* [Activity] Output the data word for word. Begin at its first line and end at the line with "right elbow: (267, 486)".

Records from a data collection:
----

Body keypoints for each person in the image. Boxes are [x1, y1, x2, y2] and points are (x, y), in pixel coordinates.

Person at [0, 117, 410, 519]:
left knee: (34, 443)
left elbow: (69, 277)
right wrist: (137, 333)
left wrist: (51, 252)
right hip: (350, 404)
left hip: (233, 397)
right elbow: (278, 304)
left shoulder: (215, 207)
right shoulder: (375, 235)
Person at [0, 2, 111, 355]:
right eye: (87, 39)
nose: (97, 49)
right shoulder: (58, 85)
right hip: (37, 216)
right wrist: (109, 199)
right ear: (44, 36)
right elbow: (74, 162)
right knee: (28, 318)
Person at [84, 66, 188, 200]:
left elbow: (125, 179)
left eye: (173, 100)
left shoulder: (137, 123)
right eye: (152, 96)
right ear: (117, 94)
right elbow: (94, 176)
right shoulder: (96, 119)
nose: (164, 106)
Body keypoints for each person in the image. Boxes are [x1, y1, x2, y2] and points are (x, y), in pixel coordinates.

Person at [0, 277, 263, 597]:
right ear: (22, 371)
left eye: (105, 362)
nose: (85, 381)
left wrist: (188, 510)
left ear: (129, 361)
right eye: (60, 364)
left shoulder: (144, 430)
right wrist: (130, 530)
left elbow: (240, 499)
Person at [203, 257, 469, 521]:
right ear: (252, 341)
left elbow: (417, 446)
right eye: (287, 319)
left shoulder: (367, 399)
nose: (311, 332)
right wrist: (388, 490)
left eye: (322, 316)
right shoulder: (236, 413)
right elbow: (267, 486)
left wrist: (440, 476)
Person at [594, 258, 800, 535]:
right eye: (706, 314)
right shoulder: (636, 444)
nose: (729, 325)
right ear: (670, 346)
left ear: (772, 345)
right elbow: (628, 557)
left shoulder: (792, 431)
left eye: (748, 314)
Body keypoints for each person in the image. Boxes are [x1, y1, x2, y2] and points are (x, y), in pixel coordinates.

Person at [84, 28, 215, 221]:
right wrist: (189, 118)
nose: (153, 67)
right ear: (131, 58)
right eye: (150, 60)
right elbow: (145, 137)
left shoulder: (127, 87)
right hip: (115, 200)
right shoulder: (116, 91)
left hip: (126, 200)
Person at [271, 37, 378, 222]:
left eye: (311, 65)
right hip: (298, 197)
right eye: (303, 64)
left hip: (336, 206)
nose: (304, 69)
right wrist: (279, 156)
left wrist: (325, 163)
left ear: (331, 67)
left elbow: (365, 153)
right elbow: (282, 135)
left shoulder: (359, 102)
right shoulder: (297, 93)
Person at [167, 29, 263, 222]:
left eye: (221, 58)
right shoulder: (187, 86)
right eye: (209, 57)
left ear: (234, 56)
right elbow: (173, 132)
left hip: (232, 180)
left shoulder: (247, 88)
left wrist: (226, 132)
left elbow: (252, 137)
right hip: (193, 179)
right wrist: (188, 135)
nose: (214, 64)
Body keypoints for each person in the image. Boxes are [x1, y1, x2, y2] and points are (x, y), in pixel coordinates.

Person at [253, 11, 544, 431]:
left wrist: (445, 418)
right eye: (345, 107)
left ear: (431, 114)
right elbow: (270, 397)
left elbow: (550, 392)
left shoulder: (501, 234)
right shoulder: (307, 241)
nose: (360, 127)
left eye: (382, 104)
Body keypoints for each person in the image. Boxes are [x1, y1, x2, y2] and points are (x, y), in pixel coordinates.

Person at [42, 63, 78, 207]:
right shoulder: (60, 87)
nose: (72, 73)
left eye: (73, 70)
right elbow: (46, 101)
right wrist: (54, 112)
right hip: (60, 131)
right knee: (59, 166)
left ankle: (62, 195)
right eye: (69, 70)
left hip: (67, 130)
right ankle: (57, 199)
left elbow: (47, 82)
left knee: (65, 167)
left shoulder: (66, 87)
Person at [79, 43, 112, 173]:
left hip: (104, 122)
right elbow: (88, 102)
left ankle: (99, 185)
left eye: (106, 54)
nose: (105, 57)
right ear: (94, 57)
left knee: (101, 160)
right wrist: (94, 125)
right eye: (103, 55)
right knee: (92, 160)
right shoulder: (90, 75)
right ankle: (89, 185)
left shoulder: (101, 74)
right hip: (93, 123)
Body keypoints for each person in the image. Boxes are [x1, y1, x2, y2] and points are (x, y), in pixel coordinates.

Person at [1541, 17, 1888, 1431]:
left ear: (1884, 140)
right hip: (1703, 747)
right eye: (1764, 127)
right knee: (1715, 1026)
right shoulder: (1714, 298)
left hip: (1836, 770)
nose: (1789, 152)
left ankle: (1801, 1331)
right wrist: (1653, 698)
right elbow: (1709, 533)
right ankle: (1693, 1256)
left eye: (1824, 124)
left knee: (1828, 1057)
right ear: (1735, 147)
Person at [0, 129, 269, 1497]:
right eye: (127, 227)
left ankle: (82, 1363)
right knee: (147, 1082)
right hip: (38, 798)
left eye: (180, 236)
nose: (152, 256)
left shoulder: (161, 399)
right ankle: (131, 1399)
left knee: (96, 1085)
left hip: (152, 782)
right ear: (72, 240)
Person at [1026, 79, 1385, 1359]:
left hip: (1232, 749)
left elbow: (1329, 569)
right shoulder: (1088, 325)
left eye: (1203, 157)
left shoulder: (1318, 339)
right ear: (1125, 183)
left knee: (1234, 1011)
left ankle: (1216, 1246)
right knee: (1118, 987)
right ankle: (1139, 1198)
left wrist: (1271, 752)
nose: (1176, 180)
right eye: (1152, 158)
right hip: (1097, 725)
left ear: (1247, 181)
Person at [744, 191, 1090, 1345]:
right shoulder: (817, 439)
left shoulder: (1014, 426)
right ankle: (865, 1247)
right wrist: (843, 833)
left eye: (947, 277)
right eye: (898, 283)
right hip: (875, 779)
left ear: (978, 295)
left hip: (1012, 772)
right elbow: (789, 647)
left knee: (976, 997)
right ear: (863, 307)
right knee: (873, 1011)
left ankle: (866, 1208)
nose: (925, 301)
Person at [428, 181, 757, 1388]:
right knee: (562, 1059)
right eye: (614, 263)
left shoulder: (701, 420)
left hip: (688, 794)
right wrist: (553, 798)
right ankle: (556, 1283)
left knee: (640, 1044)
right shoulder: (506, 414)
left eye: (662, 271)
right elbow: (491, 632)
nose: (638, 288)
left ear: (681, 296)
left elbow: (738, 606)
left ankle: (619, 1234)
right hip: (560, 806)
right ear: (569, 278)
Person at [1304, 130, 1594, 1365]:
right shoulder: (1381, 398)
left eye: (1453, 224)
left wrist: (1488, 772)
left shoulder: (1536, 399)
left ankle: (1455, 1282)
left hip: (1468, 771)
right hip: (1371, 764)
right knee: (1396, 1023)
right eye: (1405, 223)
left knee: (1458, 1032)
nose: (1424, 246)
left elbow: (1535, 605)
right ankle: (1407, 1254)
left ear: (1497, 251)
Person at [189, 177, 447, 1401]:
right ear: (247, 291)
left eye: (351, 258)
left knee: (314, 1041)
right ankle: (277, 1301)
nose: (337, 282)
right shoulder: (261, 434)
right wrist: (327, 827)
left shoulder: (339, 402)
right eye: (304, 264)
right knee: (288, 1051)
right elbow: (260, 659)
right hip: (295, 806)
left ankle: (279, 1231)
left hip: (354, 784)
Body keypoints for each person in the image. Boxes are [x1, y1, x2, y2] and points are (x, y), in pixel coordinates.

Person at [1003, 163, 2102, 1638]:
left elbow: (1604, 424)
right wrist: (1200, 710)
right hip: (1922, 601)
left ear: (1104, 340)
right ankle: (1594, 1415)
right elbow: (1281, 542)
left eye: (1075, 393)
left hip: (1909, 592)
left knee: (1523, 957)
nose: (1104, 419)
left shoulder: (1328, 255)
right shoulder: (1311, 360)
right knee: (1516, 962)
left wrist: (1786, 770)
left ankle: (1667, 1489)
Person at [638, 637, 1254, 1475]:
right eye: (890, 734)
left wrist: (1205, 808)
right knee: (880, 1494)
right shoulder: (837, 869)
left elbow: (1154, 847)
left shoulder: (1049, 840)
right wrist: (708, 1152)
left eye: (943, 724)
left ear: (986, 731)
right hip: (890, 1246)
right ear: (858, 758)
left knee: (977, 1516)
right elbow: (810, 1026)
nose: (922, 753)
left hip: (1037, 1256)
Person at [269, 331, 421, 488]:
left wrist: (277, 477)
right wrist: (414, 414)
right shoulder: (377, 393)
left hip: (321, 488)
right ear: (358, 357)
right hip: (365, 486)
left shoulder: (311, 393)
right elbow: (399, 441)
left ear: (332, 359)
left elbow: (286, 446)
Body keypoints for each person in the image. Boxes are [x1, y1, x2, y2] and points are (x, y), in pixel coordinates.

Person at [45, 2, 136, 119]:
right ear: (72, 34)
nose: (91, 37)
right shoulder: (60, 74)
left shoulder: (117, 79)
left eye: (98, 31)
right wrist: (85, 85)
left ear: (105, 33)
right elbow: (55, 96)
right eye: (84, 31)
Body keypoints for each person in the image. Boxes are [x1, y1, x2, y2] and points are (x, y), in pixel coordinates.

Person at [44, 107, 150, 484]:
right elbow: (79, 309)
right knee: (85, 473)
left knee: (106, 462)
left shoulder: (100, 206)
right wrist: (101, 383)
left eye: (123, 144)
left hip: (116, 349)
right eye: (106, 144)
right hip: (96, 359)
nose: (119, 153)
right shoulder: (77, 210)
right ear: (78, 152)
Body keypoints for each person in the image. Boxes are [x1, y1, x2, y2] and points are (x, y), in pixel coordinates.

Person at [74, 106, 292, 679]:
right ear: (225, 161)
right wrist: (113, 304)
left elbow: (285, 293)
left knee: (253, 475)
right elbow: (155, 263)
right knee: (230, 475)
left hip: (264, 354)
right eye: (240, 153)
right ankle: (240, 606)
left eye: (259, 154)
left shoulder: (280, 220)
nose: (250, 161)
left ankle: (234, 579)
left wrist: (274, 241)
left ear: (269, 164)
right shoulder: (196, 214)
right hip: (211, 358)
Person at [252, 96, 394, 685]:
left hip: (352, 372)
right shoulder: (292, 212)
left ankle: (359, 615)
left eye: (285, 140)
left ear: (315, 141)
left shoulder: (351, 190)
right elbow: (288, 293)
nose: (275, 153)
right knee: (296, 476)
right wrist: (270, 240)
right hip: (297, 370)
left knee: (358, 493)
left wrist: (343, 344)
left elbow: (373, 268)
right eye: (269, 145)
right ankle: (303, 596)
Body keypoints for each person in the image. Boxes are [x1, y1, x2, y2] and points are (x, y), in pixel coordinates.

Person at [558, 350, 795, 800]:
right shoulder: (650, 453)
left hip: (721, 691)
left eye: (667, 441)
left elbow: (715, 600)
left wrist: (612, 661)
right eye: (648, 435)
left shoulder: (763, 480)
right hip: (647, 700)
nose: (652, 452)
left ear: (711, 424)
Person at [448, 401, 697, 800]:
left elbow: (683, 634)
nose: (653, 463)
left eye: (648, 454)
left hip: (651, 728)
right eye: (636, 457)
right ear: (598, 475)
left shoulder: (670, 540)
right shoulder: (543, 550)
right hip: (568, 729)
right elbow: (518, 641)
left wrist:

----

* [Result of the exercise]
Body keypoints for each person in the image. Boxes are [x1, y1, x2, y2] and points are (x, y), in pixel coordinates.

Person at [0, 117, 410, 519]:
left knee: (34, 443)
left elbow: (69, 277)
right wrist: (137, 333)
left wrist: (51, 252)
right hip: (350, 404)
left hip: (233, 397)
right elbow: (278, 304)
left shoulder: (215, 207)
right shoulder: (375, 235)
Person at [0, 2, 111, 355]:
right eye: (87, 39)
nose: (97, 49)
right shoulder: (58, 85)
right hip: (37, 216)
right wrist: (109, 199)
right ear: (44, 36)
right elbow: (74, 162)
right knee: (28, 318)
Person at [84, 66, 188, 200]:
left elbow: (125, 179)
left eye: (173, 100)
left shoulder: (137, 123)
right eye: (152, 96)
right ear: (117, 94)
right elbow: (94, 176)
right shoulder: (96, 119)
nose: (164, 106)
Body keypoints for each person in the image. Boxes are [x1, y1, x2, y2] and points are (x, y), in pixel coordinates.

Person at [0, 277, 263, 597]:
right ear: (22, 371)
left eye: (105, 362)
nose: (85, 381)
left wrist: (188, 510)
left ear: (129, 361)
right eye: (60, 364)
left shoulder: (144, 430)
right wrist: (130, 530)
left elbow: (240, 499)
Person at [203, 257, 469, 521]:
right ear: (252, 341)
left elbow: (417, 446)
right eye: (287, 319)
left shoulder: (367, 399)
nose: (311, 332)
right wrist: (388, 490)
left eye: (322, 316)
right shoulder: (236, 413)
right elbow: (267, 486)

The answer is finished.